In secondo piano la salute precaria del calcio italiano, le strategie sbagliate di Cesare Prandelli, le prestazioni sottotono di un’intera squadra ferma sulle sue gambe. Se l’Italia ha rimediato in Brasile due sconfitte contro Costarica e Uruguay, la colpa è del personaggio Mario Balotelli: mix esplosivo di talento, irriverenza, arroganza e sguardo da impunito, che non fa nulla per compiacere i compagni di squadra, solo istinto, si rifiuta di maturare e interpreta alla perfezione il ruolo di calciatore 2.0. Un atleta che agli allenamenti preferisce la vita mondana, potenziale fuoriclasse da anni incompiuto, che vive sui social network e gestisce identità multiple; troppo nero per essere italiano, troppo italiano per essere nero. Il prodotto di un’Italia che ha perso da tempo la bussola in tema di valori, e stenta invece a trovare la quadra su immigrazione e integrazione, sempre più multietnica e troppo poco multiculturale.
Balotelli in sofferenza se negli stadi gli urlano ‘negro’, Balotelli che usa quella stessa parola per prendere le distanze dai suoi compagni di squadra italiani e scavare un solco tra loro e i suoi “fratelli africani”. Balotelli che scade nel vittimismo, che ci mette del suo e semplifica il lavoro ai media: fin troppo facile darlo in pasto a una folla che ha disperato bisogno di qualcuno, meglio se antipatico e di successo, su cui scaricare le proprie insoddisfazioni.
Attitudine, il vittimismo, tipicamente italiana (e l’atteggiamento di Super Mario è emblematico). Come italiana è la tendenza allo scaricabarile. Dalla politica allo sport passando per economia scuola e famiglia, sono questi due dei vizi più cari agli italiani. Uniti quando c’è da salire sul carro del vincitore, pronti a dividersi e a puntare il dito quando le cose vanno male. Rare doti autocritica e assunzione di responsabilità. Ci si stupisce quando qualcuno si dimette per aver sbagliato perché l’impunità è la regola, non ne siamo abituati; altrove farsi da parte è normalità.
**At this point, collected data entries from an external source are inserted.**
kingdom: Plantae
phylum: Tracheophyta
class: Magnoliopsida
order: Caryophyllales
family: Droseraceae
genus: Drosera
A qualsiasi livello le insoddisfazioni dipendono da errori o limiti altrui. Se ci si ritrova spalle al muro meglio negare l’evidenza, cercare commiserazione e provare a raddrizzarsi con un rapido colpo di coda. Atteggiamenti mediocri di una società di prime donne che viene da lontano e fa ancora troppo fatica a fare squadra, in campo e fuori.